There were also plenty of puzzles to keep you occupied, most of which were reasonably straightforward (or at least were once you solved them!). I don’t mean that in a negative way – puzzles should be straightforward to solve, at least once you’ve decided how to solve them. There were a couple which required you to do things which we felt might be frowned upon by the host, which is always a bit annoying, so we needed clues to give us the confidence to get past them, but apart from that the puzzles were good.
The room had two puzzles which required (or at least strongly encouraged) teamwork. That always makes me like a room more – obviously every room requires a certain degree of teamwork, but when two people make a challenge physically easier, that brings a smile to my face.

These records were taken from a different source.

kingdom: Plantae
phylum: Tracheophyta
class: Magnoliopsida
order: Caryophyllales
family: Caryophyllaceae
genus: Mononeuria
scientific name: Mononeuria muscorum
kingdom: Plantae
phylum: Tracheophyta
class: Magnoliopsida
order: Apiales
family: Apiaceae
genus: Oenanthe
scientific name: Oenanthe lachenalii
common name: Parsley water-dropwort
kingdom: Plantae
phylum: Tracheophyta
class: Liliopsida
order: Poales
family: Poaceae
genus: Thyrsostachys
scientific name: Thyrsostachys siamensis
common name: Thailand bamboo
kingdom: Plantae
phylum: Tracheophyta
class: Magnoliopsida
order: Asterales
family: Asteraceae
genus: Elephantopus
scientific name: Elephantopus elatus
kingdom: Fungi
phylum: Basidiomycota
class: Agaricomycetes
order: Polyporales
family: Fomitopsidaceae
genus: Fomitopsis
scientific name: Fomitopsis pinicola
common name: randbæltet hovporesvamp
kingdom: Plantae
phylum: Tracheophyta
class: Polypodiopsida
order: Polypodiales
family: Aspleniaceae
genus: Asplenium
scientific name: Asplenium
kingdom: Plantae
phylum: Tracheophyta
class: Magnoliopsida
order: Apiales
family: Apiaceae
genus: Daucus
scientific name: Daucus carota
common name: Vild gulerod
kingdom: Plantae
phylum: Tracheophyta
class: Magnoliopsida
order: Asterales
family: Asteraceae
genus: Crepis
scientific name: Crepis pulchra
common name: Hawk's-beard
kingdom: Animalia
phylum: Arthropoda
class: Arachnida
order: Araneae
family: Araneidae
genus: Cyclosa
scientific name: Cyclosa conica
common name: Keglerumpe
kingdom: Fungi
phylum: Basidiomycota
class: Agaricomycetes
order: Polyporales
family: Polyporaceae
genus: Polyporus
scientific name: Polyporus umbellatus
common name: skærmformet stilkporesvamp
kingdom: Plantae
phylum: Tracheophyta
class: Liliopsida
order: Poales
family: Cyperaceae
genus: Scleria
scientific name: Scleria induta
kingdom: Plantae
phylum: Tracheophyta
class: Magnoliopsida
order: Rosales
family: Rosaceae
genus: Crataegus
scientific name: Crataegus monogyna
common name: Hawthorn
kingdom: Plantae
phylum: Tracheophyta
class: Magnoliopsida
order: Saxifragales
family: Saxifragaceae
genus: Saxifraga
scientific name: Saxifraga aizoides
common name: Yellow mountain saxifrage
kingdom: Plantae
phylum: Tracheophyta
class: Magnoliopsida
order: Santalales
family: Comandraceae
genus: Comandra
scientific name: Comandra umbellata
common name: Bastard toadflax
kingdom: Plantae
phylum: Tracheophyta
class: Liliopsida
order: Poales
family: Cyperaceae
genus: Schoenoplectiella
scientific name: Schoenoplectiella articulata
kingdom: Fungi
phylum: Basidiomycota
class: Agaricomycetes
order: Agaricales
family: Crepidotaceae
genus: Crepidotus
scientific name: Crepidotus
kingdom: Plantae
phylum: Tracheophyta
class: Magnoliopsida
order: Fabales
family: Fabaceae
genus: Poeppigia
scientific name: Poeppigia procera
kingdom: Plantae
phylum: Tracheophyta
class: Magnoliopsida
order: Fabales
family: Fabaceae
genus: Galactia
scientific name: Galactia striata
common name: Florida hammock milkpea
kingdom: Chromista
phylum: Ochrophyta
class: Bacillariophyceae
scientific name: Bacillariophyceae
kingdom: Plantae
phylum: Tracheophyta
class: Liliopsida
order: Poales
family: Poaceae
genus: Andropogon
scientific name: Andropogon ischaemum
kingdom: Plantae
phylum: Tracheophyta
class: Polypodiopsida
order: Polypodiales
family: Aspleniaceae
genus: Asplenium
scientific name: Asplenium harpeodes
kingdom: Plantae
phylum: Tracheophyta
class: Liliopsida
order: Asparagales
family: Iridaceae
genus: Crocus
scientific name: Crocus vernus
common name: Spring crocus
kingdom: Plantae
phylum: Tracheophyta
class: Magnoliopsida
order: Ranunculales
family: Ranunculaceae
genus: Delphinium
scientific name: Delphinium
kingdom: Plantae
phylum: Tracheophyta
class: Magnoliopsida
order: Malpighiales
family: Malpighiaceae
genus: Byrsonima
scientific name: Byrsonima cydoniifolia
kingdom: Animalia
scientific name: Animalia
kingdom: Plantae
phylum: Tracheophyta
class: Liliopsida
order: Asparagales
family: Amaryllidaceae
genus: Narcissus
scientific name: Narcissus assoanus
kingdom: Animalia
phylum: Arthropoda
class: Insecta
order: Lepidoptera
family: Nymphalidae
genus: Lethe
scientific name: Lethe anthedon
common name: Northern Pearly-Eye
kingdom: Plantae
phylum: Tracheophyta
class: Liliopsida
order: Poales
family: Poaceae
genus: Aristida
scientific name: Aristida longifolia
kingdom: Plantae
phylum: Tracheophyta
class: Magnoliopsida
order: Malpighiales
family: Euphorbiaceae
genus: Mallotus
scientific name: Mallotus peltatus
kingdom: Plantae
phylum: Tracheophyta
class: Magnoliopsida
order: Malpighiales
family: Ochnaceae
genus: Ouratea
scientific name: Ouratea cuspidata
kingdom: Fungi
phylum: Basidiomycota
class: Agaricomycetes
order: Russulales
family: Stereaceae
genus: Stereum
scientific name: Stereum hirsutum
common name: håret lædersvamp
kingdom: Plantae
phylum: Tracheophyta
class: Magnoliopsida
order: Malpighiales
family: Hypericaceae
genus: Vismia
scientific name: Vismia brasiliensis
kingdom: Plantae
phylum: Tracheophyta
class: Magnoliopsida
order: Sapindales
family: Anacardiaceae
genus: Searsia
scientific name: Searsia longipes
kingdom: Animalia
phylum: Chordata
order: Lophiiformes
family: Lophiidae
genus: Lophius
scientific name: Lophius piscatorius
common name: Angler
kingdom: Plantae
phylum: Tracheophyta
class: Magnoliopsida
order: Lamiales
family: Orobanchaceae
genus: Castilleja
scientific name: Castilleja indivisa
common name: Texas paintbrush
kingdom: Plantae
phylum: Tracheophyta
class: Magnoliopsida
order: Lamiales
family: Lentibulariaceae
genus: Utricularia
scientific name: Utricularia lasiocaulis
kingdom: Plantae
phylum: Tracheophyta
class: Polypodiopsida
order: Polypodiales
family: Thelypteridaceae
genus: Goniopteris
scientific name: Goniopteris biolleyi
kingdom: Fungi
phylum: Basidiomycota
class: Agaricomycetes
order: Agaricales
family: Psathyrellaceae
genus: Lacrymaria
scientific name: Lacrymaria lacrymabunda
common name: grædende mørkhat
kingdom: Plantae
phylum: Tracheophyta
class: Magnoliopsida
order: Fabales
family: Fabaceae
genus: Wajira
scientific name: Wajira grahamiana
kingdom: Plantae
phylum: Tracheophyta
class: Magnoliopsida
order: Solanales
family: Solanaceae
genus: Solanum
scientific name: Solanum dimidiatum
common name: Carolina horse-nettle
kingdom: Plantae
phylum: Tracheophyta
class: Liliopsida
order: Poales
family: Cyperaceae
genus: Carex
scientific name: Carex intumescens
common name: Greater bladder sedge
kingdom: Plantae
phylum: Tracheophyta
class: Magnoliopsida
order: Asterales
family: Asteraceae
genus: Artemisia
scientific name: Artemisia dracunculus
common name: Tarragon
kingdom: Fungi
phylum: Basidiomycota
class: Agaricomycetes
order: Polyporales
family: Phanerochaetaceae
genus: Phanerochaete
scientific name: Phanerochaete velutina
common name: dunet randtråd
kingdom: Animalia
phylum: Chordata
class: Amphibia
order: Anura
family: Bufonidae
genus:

The climax of the game was, to be honest, a bit of an anticlimax – we solved the last puzzle expecting there to be a little bit more to do, but that was it. The host was suddenly in front of us and it was time to high five and take some photos.
We escaped with around fifteen minutes remaining and never felt like we were under pressure. Everyone contributed, but it didn’t seem like we got in each other’s way, which I think was down to a well designed room.
A fantastically quirky room. In the end, I even found charm in the amateurishness of the host, the basic nature of the waiting area and the feeling that it had been put together with love for puzzles rather than someone with an eye for business. I definitely wouldn’t say this is a “must do” London room, but it more than holds its own against many of the big London names, and if you’re looking for something slightly quirky, with good puzzles then I’d recommend.
There are plenty of food places around, but nothing very exciting in the immediate vicinity. We were about to give up and go home when we chanced upon the Efendi restaurant, which proved to be excellent.